Adopted July 2001 - Went to sleep August 2009, aged roughly 14.

Her first day home













































Sleep tight.


----------



## thedogsmother (Aug 28, 2008)

Have fun at the bridge Breagha, those lovely photos show just how loved and what a wonderfully happy life Breagha had with you Happysaz, sending big hugs your way hun.


----------



## FREE SPIRIT (Jul 8, 2009)

So sorry for your loss. 

R.I.P BREAGHA XXXX


----------



## Freyja (Jun 28, 2008)

So sorry.


R I P BREAGHA


----------



## KarenHSmith (Apr 20, 2008)

So sorry for your loss, she was gorgeus - run free xx


----------



## Tigerneko (Jan 2, 2009)

run free beautiful Breagha


----------



## noushka05 (Mar 28, 2008)

im so sorry for your loss she was beautiful R.I.P. Breagha xxx


----------



## jill3 (Feb 18, 2009)

So sorry for your loss.
The photos of her are beautiful and can tell she was much loved.
She sure had a lovely life with you!
So R.I.P. Sweet Breagha and have fun at rainbow bridge.


----------



## katie200 (May 11, 2009)

im really sorry for your loss it dose hurt like hell i should know we had to put our dog down a few month ageo love the photos she looks a well loved dog and i bet shes happy where every they go


----------



## ziggyjrt (Sep 8, 2009)

i am sorry for your loss, she was a beautiful lady and looks similar to our 13 year old adopted Lurcher -greyhound Lucy. she looks so happy in her photos
bless you Breagha rest in peace you beautiful girl.xxx


----------



## Nellybelly (Jul 20, 2009)

Yes, definintely looks like a happy dog from the photos!

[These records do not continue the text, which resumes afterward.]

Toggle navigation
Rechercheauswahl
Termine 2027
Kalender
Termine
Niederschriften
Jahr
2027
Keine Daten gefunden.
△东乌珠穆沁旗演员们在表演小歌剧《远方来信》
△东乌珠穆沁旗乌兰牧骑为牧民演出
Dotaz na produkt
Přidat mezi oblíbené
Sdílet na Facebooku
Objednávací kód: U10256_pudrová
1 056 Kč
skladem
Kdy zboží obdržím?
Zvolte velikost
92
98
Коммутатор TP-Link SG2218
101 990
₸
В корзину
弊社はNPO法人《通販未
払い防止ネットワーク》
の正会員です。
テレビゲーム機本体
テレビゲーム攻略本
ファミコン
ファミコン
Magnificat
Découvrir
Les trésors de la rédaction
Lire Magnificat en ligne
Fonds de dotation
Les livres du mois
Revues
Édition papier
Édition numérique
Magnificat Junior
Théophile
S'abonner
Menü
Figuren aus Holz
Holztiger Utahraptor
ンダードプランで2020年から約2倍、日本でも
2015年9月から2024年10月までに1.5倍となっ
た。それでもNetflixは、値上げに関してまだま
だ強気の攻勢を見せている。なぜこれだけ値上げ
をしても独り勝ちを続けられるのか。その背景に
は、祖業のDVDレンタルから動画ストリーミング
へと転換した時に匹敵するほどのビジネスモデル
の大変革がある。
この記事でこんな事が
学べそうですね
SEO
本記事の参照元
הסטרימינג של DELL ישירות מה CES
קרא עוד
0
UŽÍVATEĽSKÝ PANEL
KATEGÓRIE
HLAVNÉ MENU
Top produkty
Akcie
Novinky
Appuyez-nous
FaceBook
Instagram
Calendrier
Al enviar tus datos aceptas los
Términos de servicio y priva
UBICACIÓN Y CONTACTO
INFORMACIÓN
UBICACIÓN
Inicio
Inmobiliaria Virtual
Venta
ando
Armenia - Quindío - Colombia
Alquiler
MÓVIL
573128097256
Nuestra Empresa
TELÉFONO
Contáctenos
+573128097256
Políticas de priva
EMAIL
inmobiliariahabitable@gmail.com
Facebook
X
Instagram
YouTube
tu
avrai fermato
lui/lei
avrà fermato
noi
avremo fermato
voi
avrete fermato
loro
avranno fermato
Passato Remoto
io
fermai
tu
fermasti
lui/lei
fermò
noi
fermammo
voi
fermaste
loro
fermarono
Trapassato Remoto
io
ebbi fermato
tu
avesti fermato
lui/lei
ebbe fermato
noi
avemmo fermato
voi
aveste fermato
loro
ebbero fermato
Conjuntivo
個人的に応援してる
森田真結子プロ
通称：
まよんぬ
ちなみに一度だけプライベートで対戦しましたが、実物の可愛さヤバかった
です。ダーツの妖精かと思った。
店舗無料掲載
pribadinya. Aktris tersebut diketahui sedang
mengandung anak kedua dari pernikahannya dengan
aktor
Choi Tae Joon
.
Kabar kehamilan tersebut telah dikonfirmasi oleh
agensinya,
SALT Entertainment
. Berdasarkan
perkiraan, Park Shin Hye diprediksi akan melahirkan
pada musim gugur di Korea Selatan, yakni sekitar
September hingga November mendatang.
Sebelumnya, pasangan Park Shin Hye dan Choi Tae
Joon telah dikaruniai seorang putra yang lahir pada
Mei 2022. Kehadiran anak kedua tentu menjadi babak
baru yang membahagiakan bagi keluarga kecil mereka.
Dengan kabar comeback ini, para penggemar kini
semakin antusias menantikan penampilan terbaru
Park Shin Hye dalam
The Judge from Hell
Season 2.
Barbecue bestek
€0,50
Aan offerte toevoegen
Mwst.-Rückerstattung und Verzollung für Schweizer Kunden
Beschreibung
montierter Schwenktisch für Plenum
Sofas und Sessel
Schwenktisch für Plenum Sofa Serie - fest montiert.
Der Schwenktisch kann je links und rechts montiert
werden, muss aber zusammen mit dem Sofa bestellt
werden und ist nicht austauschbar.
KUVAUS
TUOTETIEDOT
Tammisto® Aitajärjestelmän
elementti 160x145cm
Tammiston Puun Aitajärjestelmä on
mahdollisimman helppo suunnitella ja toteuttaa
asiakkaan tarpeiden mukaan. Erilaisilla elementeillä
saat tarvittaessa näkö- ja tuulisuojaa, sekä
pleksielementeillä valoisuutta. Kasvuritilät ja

I am so sorry you had to let her go But she had a good life with you, and you did the kindest thing for her.


----------



## savvy (Apr 9, 2009)

So so sorry for your loss - she was beautiful and she looked like she was really happy to be in your family

RIP Breagha, run free at the bridge xxx


----------



## Nina (Nov 2, 2007)

My heart and thoughts go out to you on your sad loss xxx


----------